The eastern and western diamondback are still considered more deadly than the mohave, but only because they are larger and can deliver much more venom in a single bite.

18. The sidewinder rattlesnake is the fastest snake in the world

The sidewinder rattlesnake is the fastest snake in the world and has unofficially been clocked at 10 mph hour. The next fastest snakes are the black mamba at 12 mph, and the southern black racer at 10 mph. Sidewinders are very small rattlesnakes and get their name from the way they move across desert sands.

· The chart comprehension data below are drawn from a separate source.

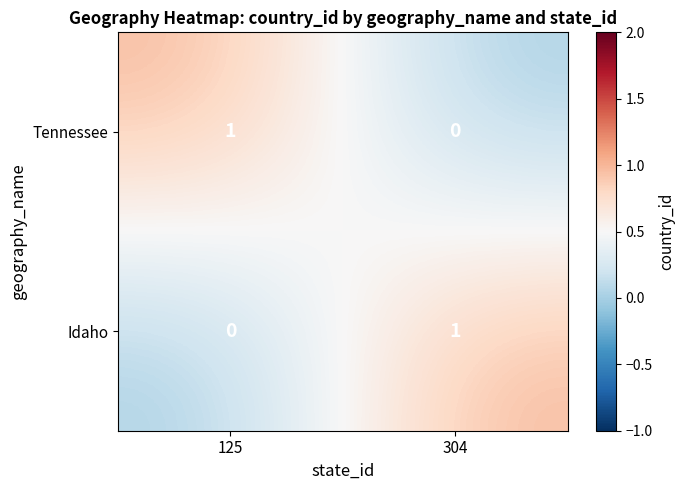

The value of Tennessee at 304 is -1. True or false?

False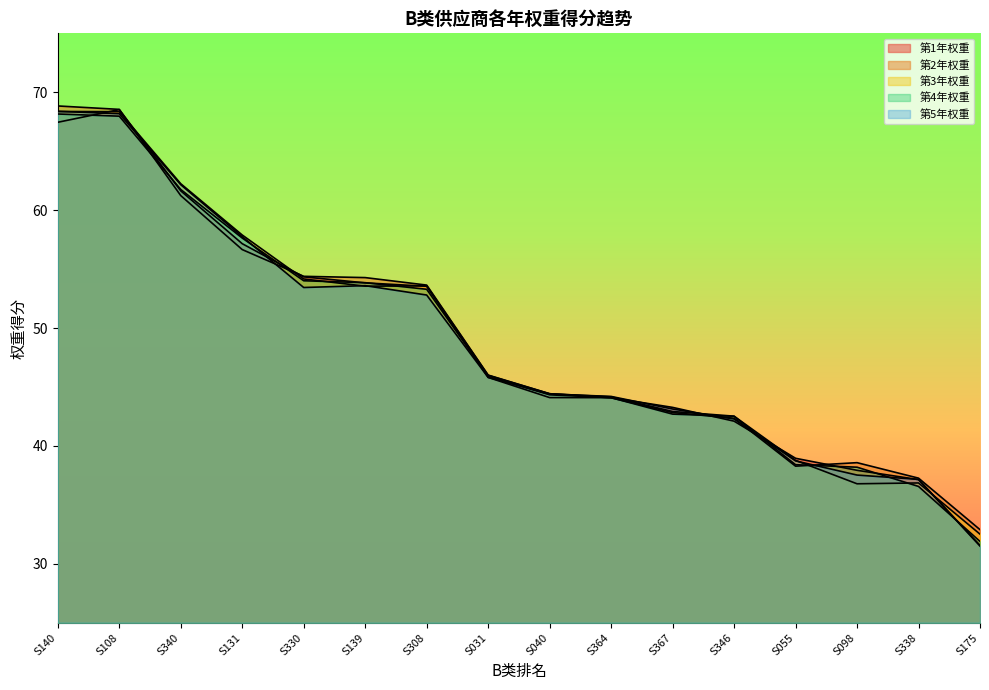

Where is the first local maximum for 第1年权重?

S108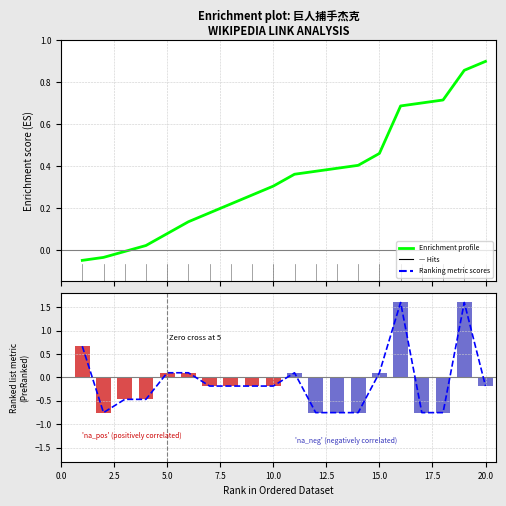

Are the bars grouped side by side (vs. stacked)?

Yes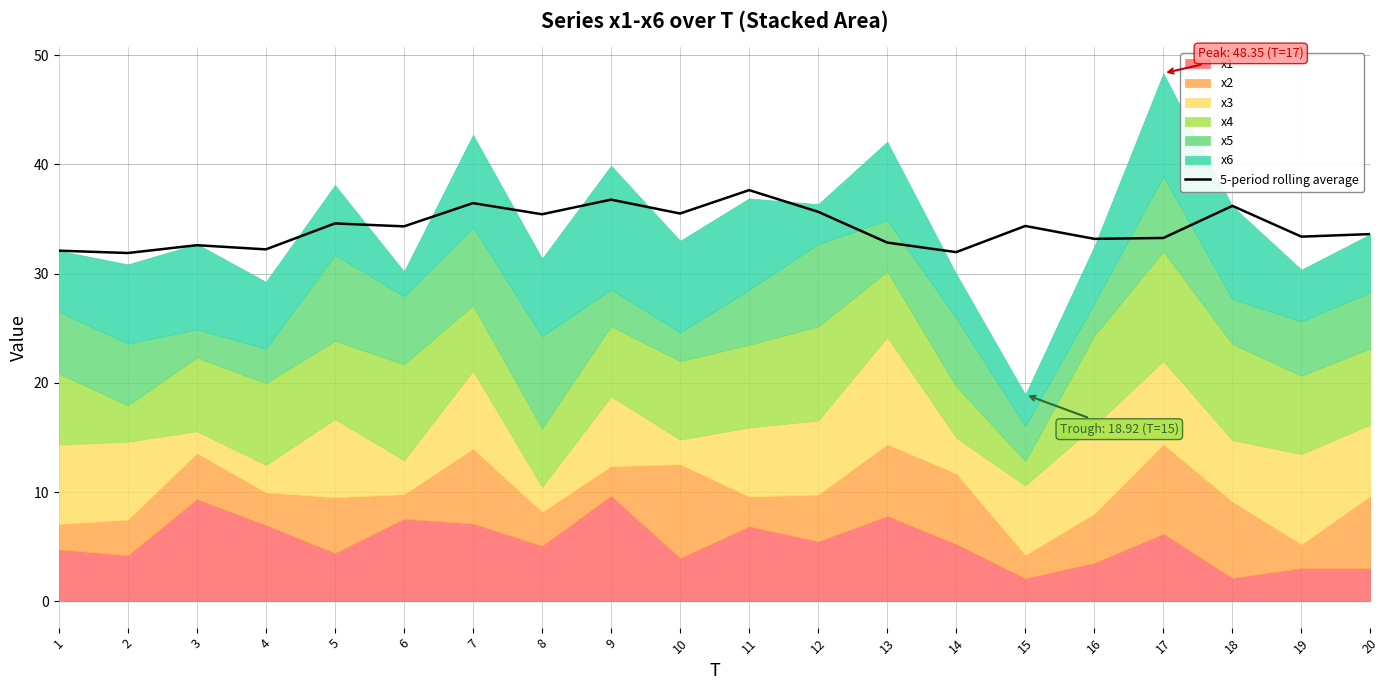

Which has a higher value, 11 or 10?

11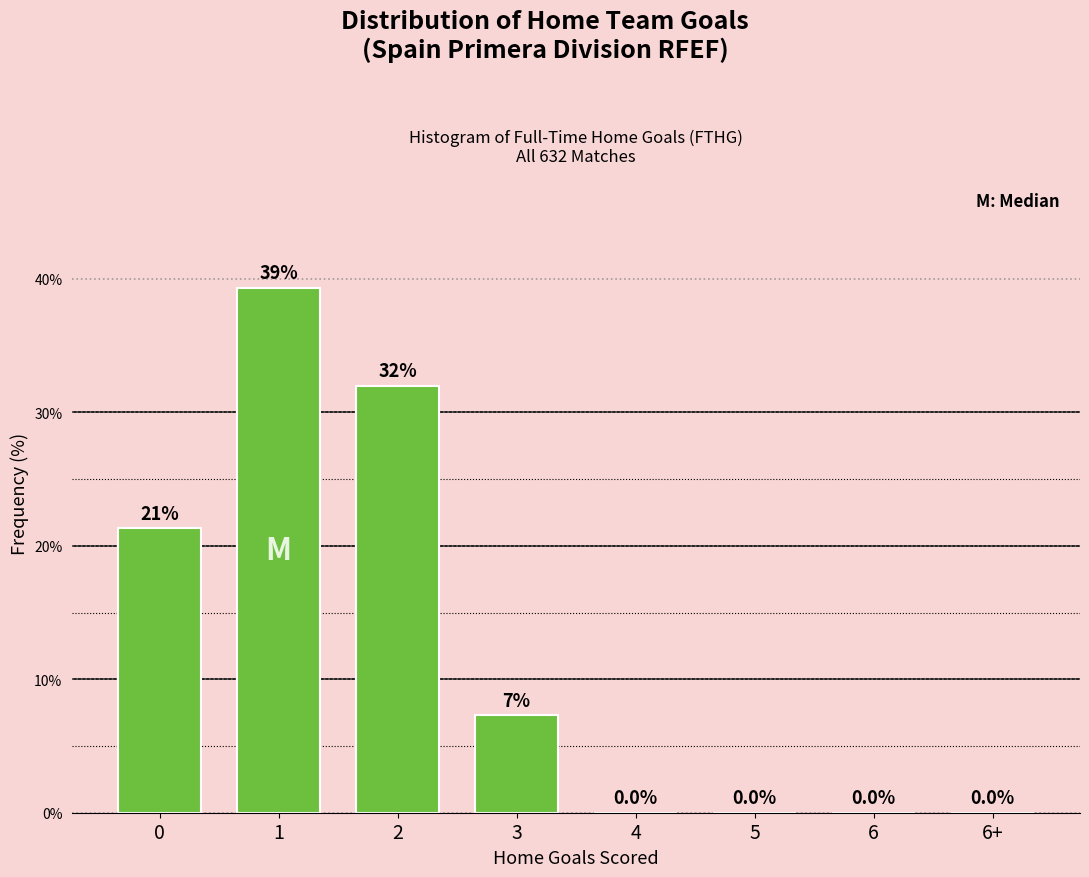

Reading right to left, extract all data points from this chart.

6+=0.0	6=0.0	5=0.0	4=0.0	3=7.3	2=32.0	1=39.3	0=21.3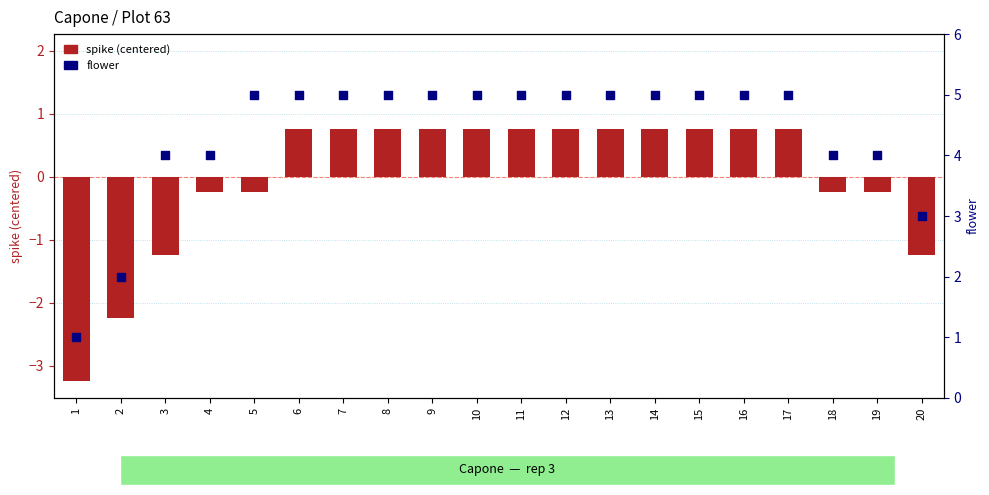

What are all the series names shown in the legend?

spike (centered), flower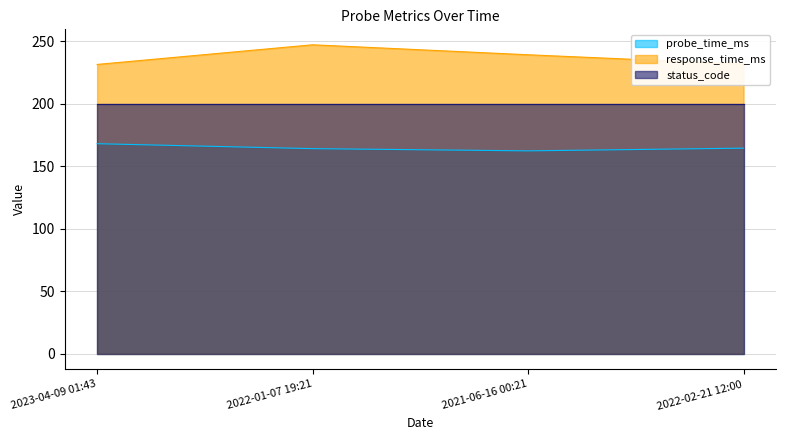

In probe_time_ms, how many points are lower than both neighbors (excluding endpoints)?

1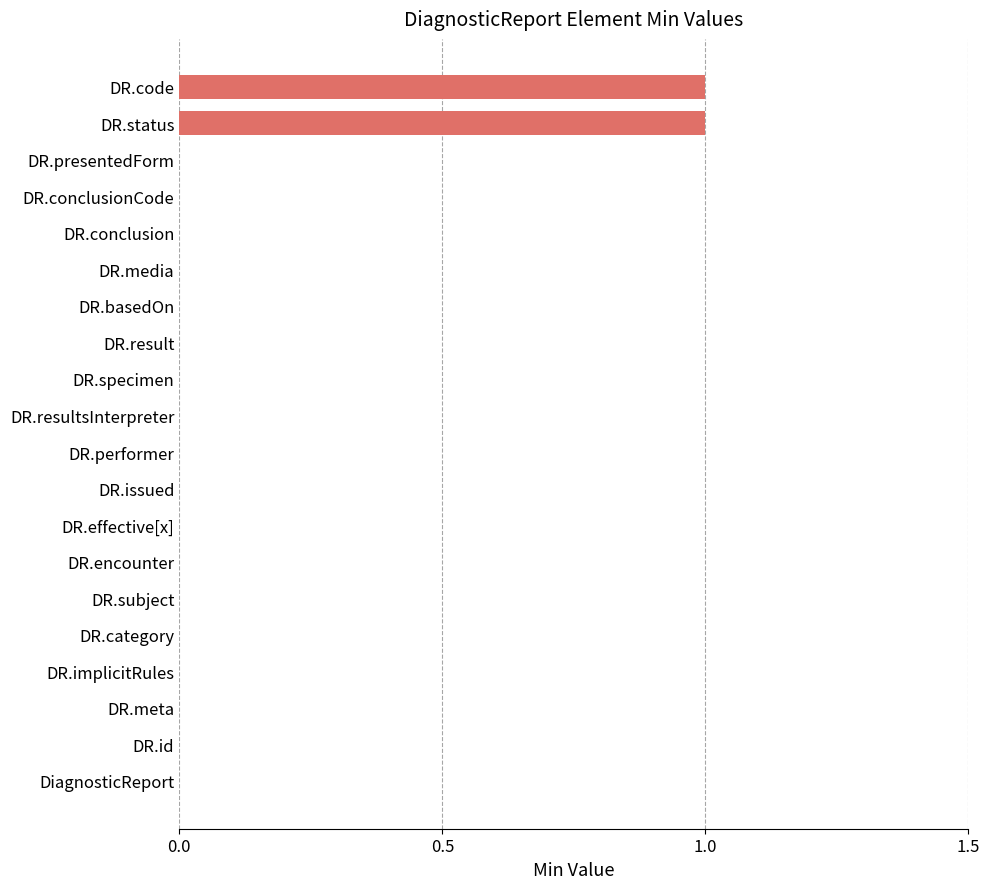

Reading bottom to top, what are all the values shown in this chart?

DiagnosticReport=0	DR.id=0	DR.meta=0	DR.implicitRules=0	DR.category=0	DR.subject=0	DR.encounter=0	DR.effective[x]=0	DR.issued=0	DR.performer=0	DR.resultsInterpreter=0	DR.specimen=0	DR.result=0	DR.basedOn=0	DR.media=0	DR.conclusion=0	DR.conclusionCode=0	DR.presentedForm=0	DR.status=1	DR.code=1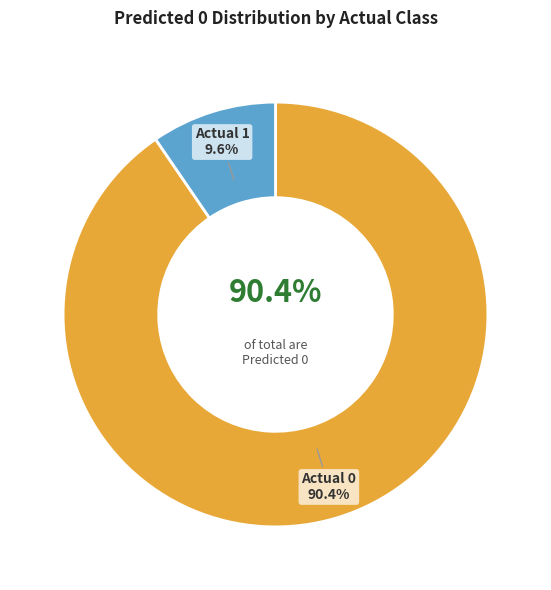

To the nearest percent, what portion does Actual 0 represent?

90%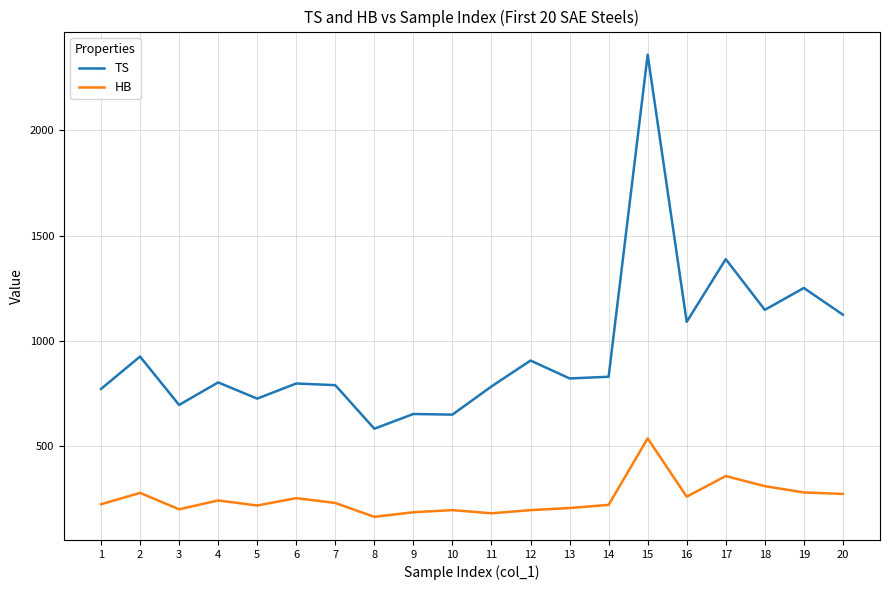

How many lines are shown in the chart?

2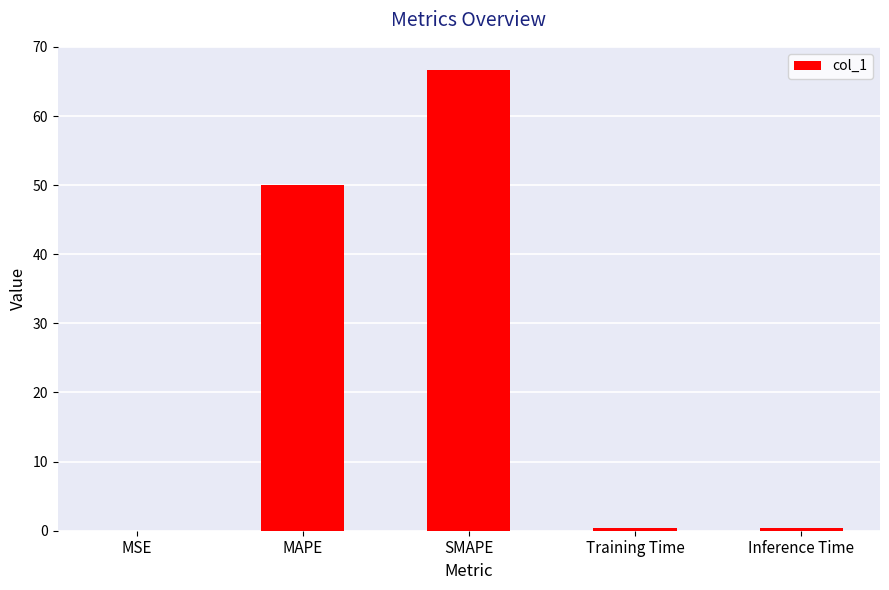

At which label is the value closest to 33?

MAPE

sidewinder | image by gilaman via Flickr | CC BY 2.0

19. Baby rattlesnakes have one rattle segment when born

When baby rattlesnakes are born they only have one segment of keratin for their rattles. As they grow and shed their skin, they will get a new segment after each shed. A rattlesnake will typically gain 2-3 new segments each year of its life.

20. Rattlesnakes are excellent swimmers

Like other snakes, rattlesnakes are also excellent swimmers. Just because they are usually thought of as desert snakes that hang out of rocky or sandy terrain, doesn’t mean they can’t swim. Timber rattlesnakes are particularly good swimmers and can swim both above and below the surface of the water.

21. 4 states have no rattlesnakes

Almost all states in the U.S. have at least one species of rattlesnake. The four states that have no rattlesnakes are Hawaii, Alaska, Maine, and Rhode Island. Hawaii and Alaska have no serpents at all, Hawaii because they’re a secluded chain of islands, and Alaska because of the climate. The timber rattlesnake was once found in both Maine and Rhode Island but is now listed as extirpated form the states.

22. Rattlesnakes can live for over 25 years

While most rattlesnakes do not live this long in the wild, they are certainly capable of it. When in captivity, it is pretty common for a rattlesnake to live 10-25 years or more. The oldest rattlesnake on record is named “striker” and is turning 32 years old this year.